### TASK INSTRUCTIONS:
Copy every line of text in the material below exactly, character for character, and leave the pictures out of your answer.

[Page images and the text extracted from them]
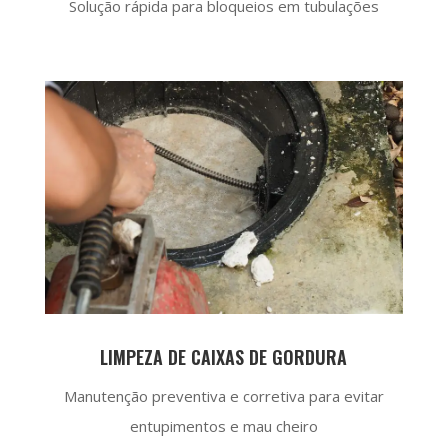
Solução rápida para bloqueios em tubulações
LIMPEZA DE CAIXAS DE GORDURA
Manutenção preventiva e corretiva para evitar
entupimentos e mau cheiro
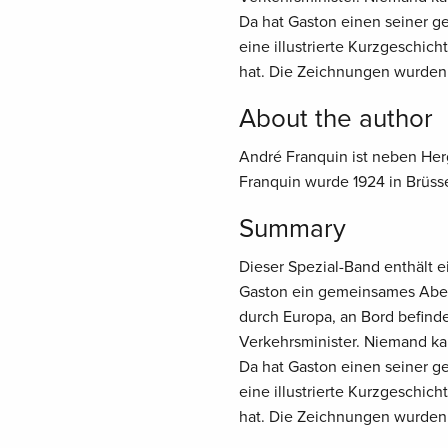
Da hat Gaston einen seiner ge
eine illustrierte Kurzgeschic
hat. Die Zeichnungen wurden 
About the author
André Franquin ist neben Her
Franquin wurde 1924 in Brüss
Summary
Dieser Spezial-Band enthält 
Gaston ein gemeinsames Abent
durch Europa, an Bord befind
Verkehrsminister. Niemand ka
Da hat Gaston einen seiner ge
eine illustrierte Kurzgeschic
hat. Die Zeichnungen wurden 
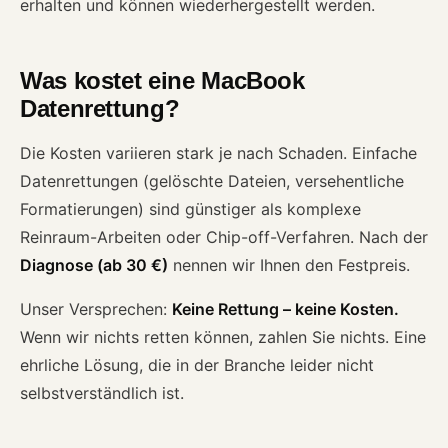
erhalten und können wiederhergestellt werden.
Was kostet eine MacBook
Datenrettung?
Die Kosten variieren stark je nach Schaden. Einfache
Datenrettungen (gelöschte Dateien, versehentliche
Formatierungen) sind günstiger als komplexe
Reinraum-Arbeiten oder Chip-off-Verfahren. Nach der
Diagnose (ab 30 €)
nennen wir Ihnen den Festpreis.
Unser Versprechen:
Keine Rettung – keine Kosten.
Wenn wir nichts retten können, zahlen Sie nichts. Eine
ehrliche Lösung, die in der Branche leider nicht
selbstverständlich ist.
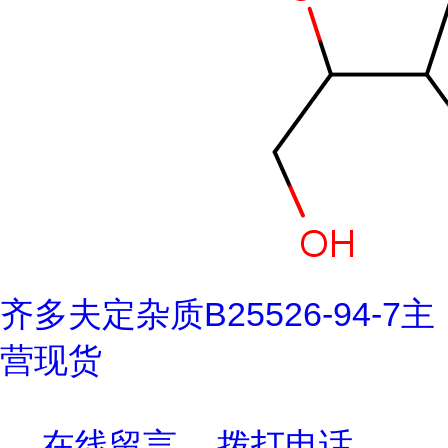
齐多夫定杂质B25526-94-7主
营现货
在线留言
拨打电话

### EXPECTED ANSWER:
Solução rápida para bloqueios em tubulações
LIMPEZA DE CAIXAS DE GORDURA
Manutenção preventiva e corretiva para evitar
entupimentos e mau cheiro
Da hat Gaston einen seiner ge
eine illustrierte Kurzgeschic
hat. Die Zeichnungen wurden 
About the author
André Franquin ist neben Her
Franquin wurde 1924 in Brüss
Summary
Dieser Spezial-Band enthält 
Gaston ein gemeinsames Abent
durch Europa, an Bord befind
Verkehrsminister. Niemand ka
Da hat Gaston einen seiner ge
eine illustrierte Kurzgeschic
hat. Die Zeichnungen wurden 
erhalten und können wiederhergestellt werden.
Was kostet eine MacBook
Datenrettung?
Die Kosten variieren stark je nach Schaden. Einfache
Datenrettungen (gelöschte Dateien, versehentliche
Formatierungen) sind günstiger als komplexe
Reinraum-Arbeiten oder Chip-off-Verfahren. Nach der
Diagnose (ab 30 €)
nennen wir Ihnen den Festpreis.
Unser Versprechen:
Keine Rettung – keine Kosten.
Wenn wir nichts retten können, zahlen Sie nichts. Eine
ehrliche Lösung, die in der Branche leider nicht
selbstverständlich ist.
齐多夫定杂质B25526-94-7主
营现货
在线留言
拨打电话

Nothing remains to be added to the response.